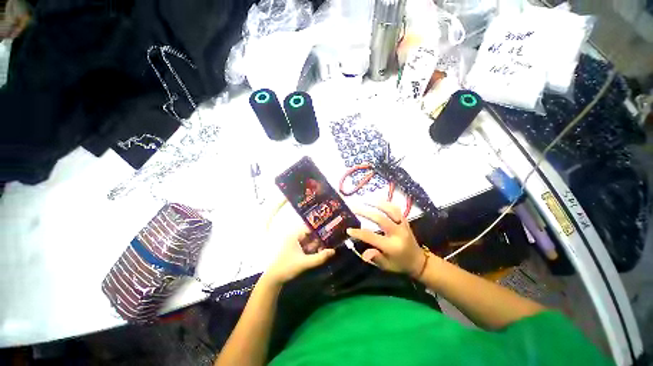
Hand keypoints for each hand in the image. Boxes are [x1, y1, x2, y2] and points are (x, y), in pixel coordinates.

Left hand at [264, 225, 334, 285]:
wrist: (273, 279)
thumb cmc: (287, 267)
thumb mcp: (304, 263)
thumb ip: (319, 257)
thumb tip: (333, 251)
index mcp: (295, 235)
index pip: (310, 227)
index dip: (320, 229)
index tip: (330, 231)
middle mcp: (294, 237)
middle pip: (310, 235)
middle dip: (319, 239)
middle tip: (331, 242)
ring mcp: (293, 244)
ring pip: (308, 241)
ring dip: (316, 245)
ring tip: (326, 248)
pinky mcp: (293, 250)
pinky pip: (305, 247)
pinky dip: (311, 249)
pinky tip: (318, 253)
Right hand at [347, 202, 425, 276]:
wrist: (419, 261)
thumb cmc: (399, 264)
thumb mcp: (386, 266)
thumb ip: (375, 258)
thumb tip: (363, 253)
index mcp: (392, 246)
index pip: (372, 237)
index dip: (359, 233)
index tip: (348, 229)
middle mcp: (398, 233)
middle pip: (380, 219)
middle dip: (365, 212)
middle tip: (353, 208)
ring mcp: (403, 225)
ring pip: (390, 210)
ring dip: (377, 204)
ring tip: (365, 200)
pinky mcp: (405, 221)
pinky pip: (396, 209)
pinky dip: (386, 204)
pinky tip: (378, 200)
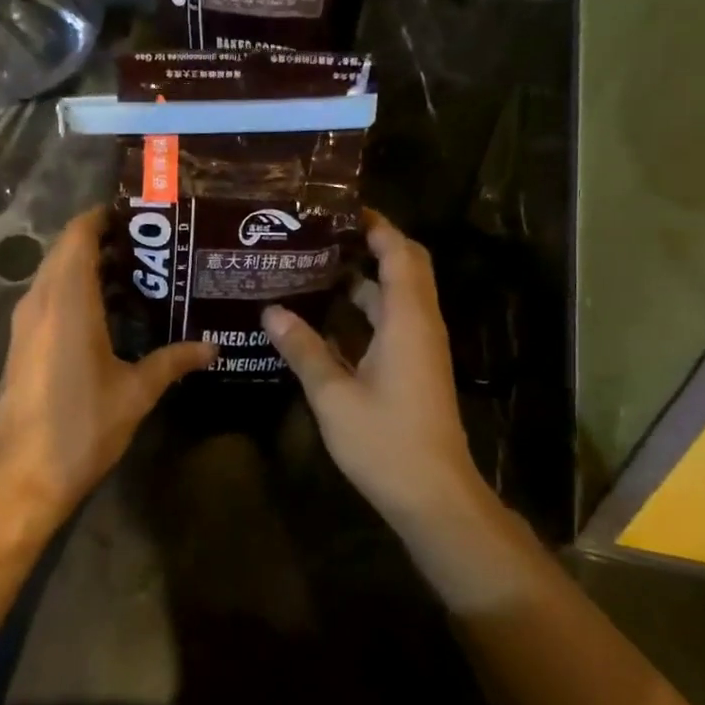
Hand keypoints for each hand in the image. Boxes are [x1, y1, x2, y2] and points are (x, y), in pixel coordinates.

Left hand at [0, 208, 212, 517]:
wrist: (21, 475)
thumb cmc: (81, 426)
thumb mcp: (135, 392)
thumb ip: (173, 362)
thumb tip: (212, 348)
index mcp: (67, 300)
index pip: (78, 234)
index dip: (103, 217)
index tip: (139, 216)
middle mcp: (40, 301)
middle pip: (66, 251)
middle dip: (103, 241)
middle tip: (150, 247)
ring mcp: (25, 323)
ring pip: (54, 275)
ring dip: (88, 268)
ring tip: (138, 276)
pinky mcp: (21, 345)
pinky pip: (48, 299)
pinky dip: (75, 292)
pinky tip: (109, 314)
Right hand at [261, 213, 490, 531]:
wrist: (434, 495)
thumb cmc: (386, 442)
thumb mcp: (334, 395)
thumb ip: (304, 349)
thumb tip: (271, 311)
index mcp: (407, 321)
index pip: (399, 253)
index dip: (376, 225)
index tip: (339, 208)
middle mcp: (419, 325)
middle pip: (404, 267)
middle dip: (369, 245)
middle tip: (321, 235)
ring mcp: (419, 348)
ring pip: (395, 296)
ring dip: (362, 279)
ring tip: (312, 268)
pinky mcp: (414, 368)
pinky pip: (391, 323)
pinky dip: (363, 311)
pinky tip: (323, 318)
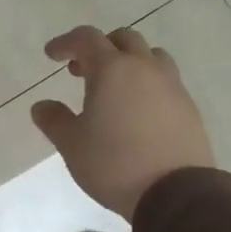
++++++++++
The word "hand" appears in some lines above. Return every one of those lines.

**Output below:**
Hand keypoints for each hand in the image. Boxes are [x1, y1, x2, y2] and points are (x, y), in pixel coordinates.
Left hand at [264, 225, 334, 285]:
Right hand at [347, 202, 425, 276]:
Hand keypoints for each hand in the image. Boxes are [x1, y1, x2, y2] and points are (x, y), in pixel coordinates.
Left hand at [0, 208, 212, 517]:
Right hand at [261, 213, 490, 531]:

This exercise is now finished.